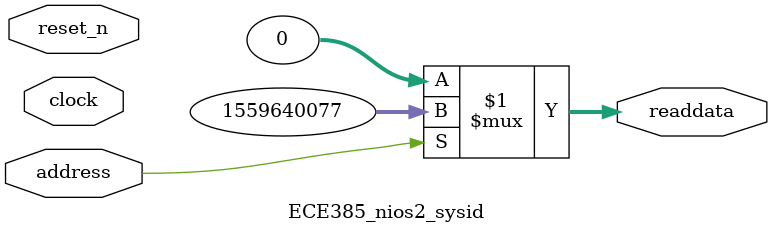
<source format=v>



// synthesis translate_off
`timescale 1ns / 1ps
// synthesis translate_on

// turn off superfluous verilog processor warnings 
// altera message_level Level1 
// altera message_off 10034 10035 10036 10037 10230 10240 10030 

module ECE385_nios2_sysid (
               // inputs:
                address,
                clock,
                reset_n,

               // outputs:
                readdata
             )
;

  output  [ 31: 0] readdata;
  input            address;
  input            clock;
  input            reset_n;

  wire    [ 31: 0] readdata;
  //control_slave, which is an e_avalon_slave
  assign readdata = address ? 1559640077 : 0;

endmodule



</source>
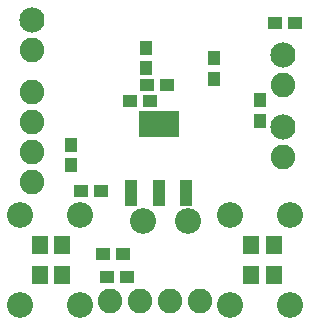
<source format=gbr>
G04 DipTrace 2.4.0.2*
%INTopMask.gbr*%
%MOIN*%
%ADD19O,0.087X0.085*%
%ADD41R,0.0473X0.0434*%
%ADD45R,0.0552X0.0631*%
%ADD47R,0.132X0.0886*%
%ADD49R,0.0414X0.0886*%
%ADD51R,0.0434X0.0473*%
%ADD53C,0.084*%
%ADD55C,0.082*%
%FSLAX44Y44*%
G04*
G70*
G90*
G75*
G01*
%LNTopMask*%
%LPD*%
D55*
X13500Y11870D3*
D53*
Y12870D3*
D51*
X6430Y9210D3*
Y9879D3*
D49*
X8454Y8268D3*
X9360D3*
X10266D3*
D47*
X9360Y10552D3*
D45*
X5400Y6520D3*
X6148D3*
X12450D3*
X13198D3*
D55*
X5150Y8620D3*
Y9620D3*
Y10620D3*
Y11620D3*
Y13020D3*
D53*
Y14020D3*
D41*
X9630Y11880D3*
X8961D3*
D45*
X12446Y5520D3*
X13194D3*
X5400D3*
X6148D3*
D55*
X13500Y9470D3*
D53*
Y10470D3*
D51*
X12740Y10680D3*
Y11349D3*
D55*
X10750Y4670D3*
X9750D3*
X8750D3*
X7750D3*
D41*
X8420Y11330D3*
X9089D3*
D51*
X8940Y13110D3*
Y12441D3*
D41*
X6760Y8340D3*
X7429D3*
D51*
X11190Y12080D3*
Y12749D3*
D41*
X7510Y6240D3*
X8179D3*
X7650Y5470D3*
X8319D3*
X13235Y13930D3*
X13905D3*
D19*
X4755Y7515D3*
X6745Y4515D3*
X4755Y4525D3*
X11755Y7515D3*
X13745Y7525D3*
X11755Y4525D3*
X13745D3*
X6735Y7515D3*
X8855Y7325D3*
X10355D3*
M02*

</source>
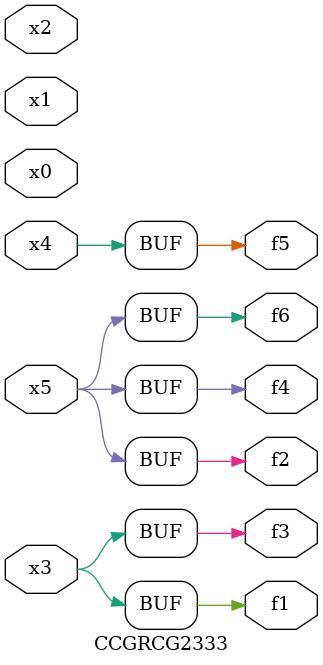
<source format=v>
module CCGRCG2333(
	input x0, x1, x2, x3, x4, x5,
	output f1, f2, f3, f4, f5, f6
);
	assign f1 = x3;
	assign f2 = x5;
	assign f3 = x3;
	assign f4 = x5;
	assign f5 = x4;
	assign f6 = x5;
endmodule

</source>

## Instruction
Repeat every record above exactly, but leave out any pictures.

## Result for this exercise
<source format=v>



// synthesis translate_off
`timescale 1ns / 1ps
// synthesis translate_on

// turn off superfluous verilog processor warnings 
// altera message_level Level1 
// altera message_off 10034 10035 10036 10037 10230 10240 10030 

module ECE385_nios2_sysid (
               // inputs:
                address,
                clock,
                reset_n,

               // outputs:
                readdata
             )
;

  output  [ 31: 0] readdata;
  input            address;
  input            clock;
  input            reset_n;

  wire    [ 31: 0] readdata;
  //control_slave, which is an e_avalon_slave
  assign readdata = address ? 1559640077 : 0;

endmodule



</source>
<source format=gbr>
G04 DipTrace 2.4.0.2*
%INTopMask.gbr*%
%MOIN*%
%ADD19O,0.087X0.085*%
%ADD41R,0.0473X0.0434*%
%ADD45R,0.0552X0.0631*%
%ADD47R,0.132X0.0886*%
%ADD49R,0.0414X0.0886*%
%ADD51R,0.0434X0.0473*%
%ADD53C,0.084*%
%ADD55C,0.082*%
%FSLAX44Y44*%
G04*
G70*
G90*
G75*
G01*
%LNTopMask*%
%LPD*%
D55*
X13500Y11870D3*
D53*
Y12870D3*
D51*
X6430Y9210D3*
Y9879D3*
D49*
X8454Y8268D3*
X9360D3*
X10266D3*
D47*
X9360Y10552D3*
D45*
X5400Y6520D3*
X6148D3*
X12450D3*
X13198D3*
D55*
X5150Y8620D3*
Y9620D3*
Y10620D3*
Y11620D3*
Y13020D3*
D53*
Y14020D3*
D41*
X9630Y11880D3*
X8961D3*
D45*
X12446Y5520D3*
X13194D3*
X5400D3*
X6148D3*
D55*
X13500Y9470D3*
D53*
Y10470D3*
D51*
X12740Y10680D3*
Y11349D3*
D55*
X10750Y4670D3*
X9750D3*
X8750D3*
X7750D3*
D41*
X8420Y11330D3*
X9089D3*
D51*
X8940Y13110D3*
Y12441D3*
D41*
X6760Y8340D3*
X7429D3*
D51*
X11190Y12080D3*
Y12749D3*
D41*
X7510Y6240D3*
X8179D3*
X7650Y5470D3*
X8319D3*
X13235Y13930D3*
X13905D3*
D19*
X4755Y7515D3*
X6745Y4515D3*
X4755Y4525D3*
X11755Y7515D3*
X13745Y7525D3*
X11755Y4525D3*
X13745D3*
X6735Y7515D3*
X8855Y7325D3*
X10355D3*
M02*

</source>
<source format=v>
module CCGRCG2333(
	input x0, x1, x2, x3, x4, x5,
	output f1, f2, f3, f4, f5, f6
);
	assign f1 = x3;
	assign f2 = x5;
	assign f3 = x3;
	assign f4 = x5;
	assign f5 = x4;
	assign f6 = x5;
endmodule

</source>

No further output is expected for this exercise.